By William F.B. O’Reilly
A bill kicking around the State Legislature for the past several years is gathering a head of steam in the final weeks of the session.
It would expressly allow physician-assisted suicides in New York for the first time. If the legislation becomes law, New York would join 10 other states in permitting a practice that never would have been seriously considered a couple of decades ago, neither by doctors nor patient advocates.
To the medical community it would have been viewed as a violation of the Hippocratic Oath, which famously states, “I will do no harm…” To others, the very idea would have been anathema in a society that ostensibly values life.
How times have changed.
Arguments in favor of the The New York Medical Aid in Dying Act, sponsored by Assemb. Amy Paulin of Westchester and State Sen. Diane Savino of Staten Island, come easily in a libertarian sense:
It’s my life; my body and my choice, the narrative goes. Why should I suffer when my end is near? Why should my life savings be sucked dry by medical interventions when I’m going to die anyway?
All fair points. But there’s more to the issue when one truly thinks it through. New York legislators would be wise to cast their votes cautiously.
Precedence is concern number one. If we allow physician-assisted suicides — if we leap that great ethical divide — the practice in time will become normalized. And once it becomes normalized it will become expected. If that sounds like a stretch, consider what happened with legalized abortions beginning in the early 1970’s. How long did it take for the “are-we-going-to-keep-the-baby?” conversations to become normalized? Not very. Once it’s an option it’s an option.
As assisted suicide becomes regularized, some of those suffering from terrible maladies might understandably feel pressure, implicit or explicit, to choose an early death for the financial and emotional benefit of loved ones. Those decisions would probably come earlier and earlier over time. That’s where things really get tricky sociologically.
A few years ago, I got to know an amazing former marine named J.J. Hanson who developed Grade 4 Glioblastoma Multiforme at age 33, shortly after returning home from the Iraq War.
He was told by doctor after doctor that he had no medical hope of surviving past six months. His diagnosis coincided with the highly publized assisted suicide of 29-year old Brittney Maynard, who suffered from the same disease. Hanson said he felt expected to give up, not by his family but by the medical community.
He decided instead to fight, in part for other people, and eventually got included in a clinical trial which gave him three extra years of life, during which he and his wife, Kris, had a second son. Hanson considered it his duty to fight on as long as he could to show the world that progress can be made on diseases considered incurable. He rightly feared that assisted suicide would inhibit medical research on rare, intractable diseases.

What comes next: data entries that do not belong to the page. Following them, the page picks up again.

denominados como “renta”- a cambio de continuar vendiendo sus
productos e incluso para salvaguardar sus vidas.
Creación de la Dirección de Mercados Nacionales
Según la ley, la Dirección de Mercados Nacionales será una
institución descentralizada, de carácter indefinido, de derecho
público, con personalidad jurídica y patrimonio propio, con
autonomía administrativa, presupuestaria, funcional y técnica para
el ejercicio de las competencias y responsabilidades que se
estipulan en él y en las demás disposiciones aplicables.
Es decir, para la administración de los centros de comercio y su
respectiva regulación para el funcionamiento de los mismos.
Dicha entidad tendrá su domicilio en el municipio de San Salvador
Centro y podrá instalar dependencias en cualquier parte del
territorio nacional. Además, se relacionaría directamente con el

Another issue is the insurance companies which constantly struggle to control costs. The U.S. Conference of Cathlic Bishops noted that in California and Oregon, states that allow physician assisted suicides, some patients were recently told by insurers that assisted suicide would be covered while possible lifesaving treatments wouldn’t be. Appeals take time; insurers know that, and many low-income patients may not have the means to fight Big Insurance.
This is not a new issue. We’ve been debating it for decades, ever since Dr. Jack Kevorkian began helping patients end their lives in the 1990s. The issue is no less excruciating today. What can seem so right in individual cases can seem so wrong as broad policy.